No siempre es así, pero es frecuente y es el caso que nos preocupa porque es el que va en contra de la idea que planteó Adam Smith acerca de la “mano invisible”. Muchos economistas se han ocupado de este tema después de Smith proponiendo distintos remedios para esa situación: desde la concientización (“fumar es perjudicial para la salud”) pasando por la amonestación y la multa hasta llegar a la prohibición lisa y llana. A menudo eso no es suficiente y, sabiendo o no que hace daño al resto, el individuo consigue burlar los controles y sigue actuando en su propio beneficio.
La pandemia ha traído este tema al primer plano en forma dramática. Es cierto que cuidarme me beneficia y beneficia a todos, pero es cierto también que hacerlo me acarrea algunas incomodidades. De tal forma, es frecuente que en la “ecuación individual” cuidarse no sea lo más atractivo y hasta sea molesto, pero lo que sí es cierto es que en la “ecuación social” sin duda es lo mejor.
La ecuación individual me empuja a relajar mi cuidado, pero la ecuación social debería impulsarme a no hacerlo nunca. Pero las personas en la práctica somos reacias a priorizar al grupo por sobre lo individual y por ello deben obligarnos, multarnos, penalizarnos.
La viveza criolla argentina es el extremo de este comportamiento antisocial.
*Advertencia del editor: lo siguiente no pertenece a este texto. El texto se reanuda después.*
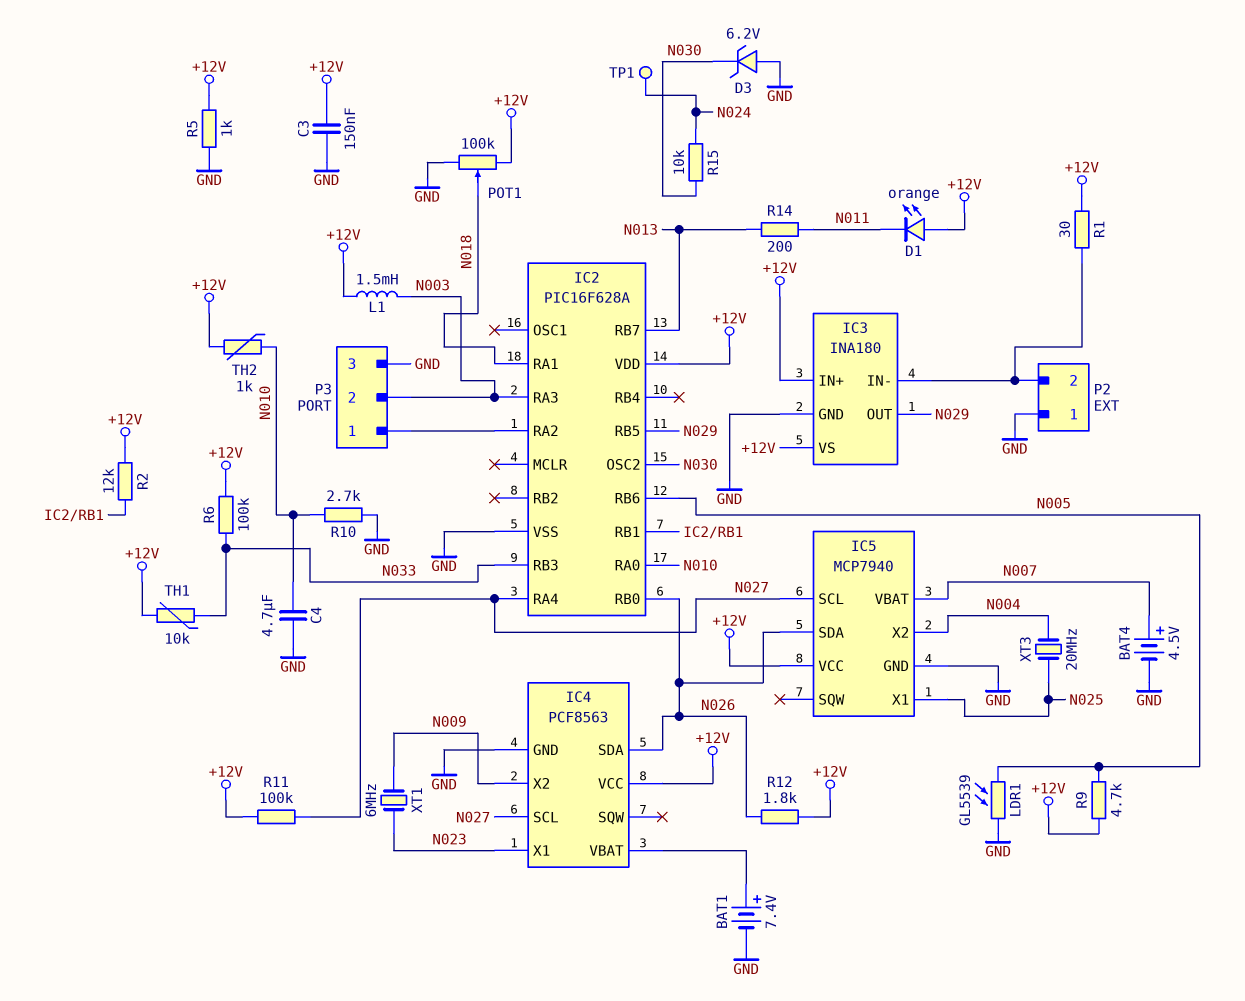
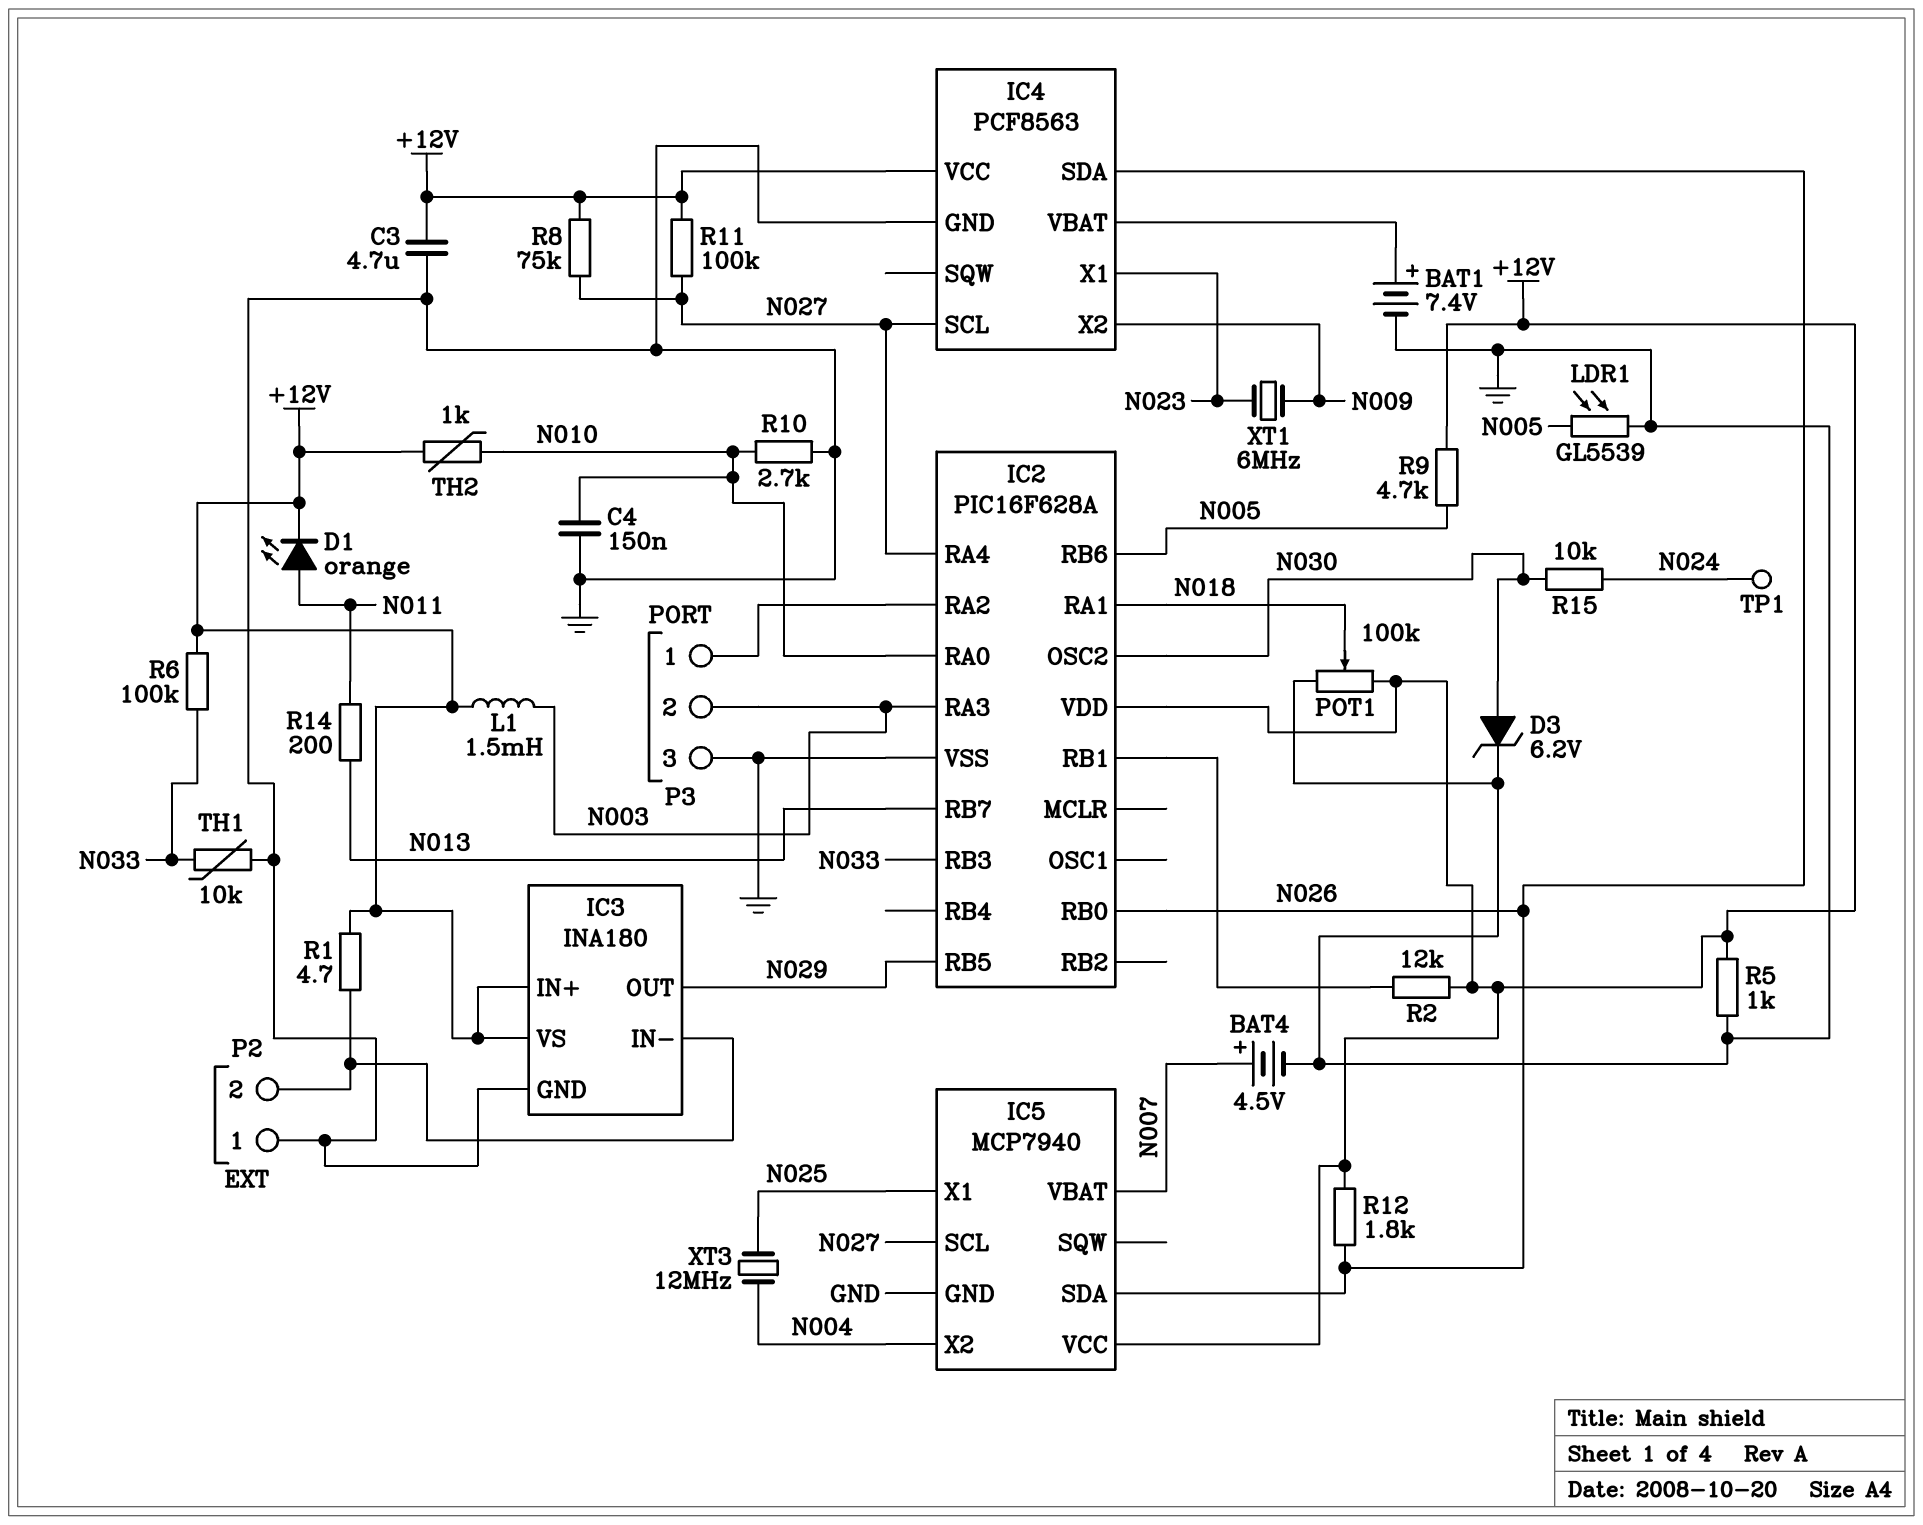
C3: 150nF (+12V, GND) -> 4.7uF (+12V, GND)
C4: 4.7uF (GND, N010) -> 150nF (GND, N010)
D1: LED orange (A +12V, K N011) -> LED orange (A N011, K +12V)
D3: zener 6.2V (A GND, K N030) -> zener 6.2V (A N030, K GND)
R1: 30 (+12V, IC3/IN-) -> 4.7 (+12V, IC3/IN-)
R8: none -> 75k (+12V, N027)
TH1: 10k (+12V, N033) -> 10k (GND, N033)
XT3: 20MHz (N004, N025) -> 12MHz (N004, N025)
El “vivo argentino” es mirado hasta con respeto por el resto por su pícaro accionar, mientras que, quien respeta las reglas, es tratado como aburrido o poco inteligente porque no aprovecha las oportunidades.
Entonces llamamos “aburridos y fríos” a Finlandia, Suiza, Noruega, Dinamarca, Alemania o Japón, países en donde basta que el gobierno pida a la población que respete las normas de cuidado frente al virus, para que eso ocurra sin demora. Pero claro, proponer una conducta socialmente correcta desde un gobierno, requiere un grado de credibilidad que un “vacunatorio vip” hace pedazos.
*El autor es Director de Economía en la UNCuyo.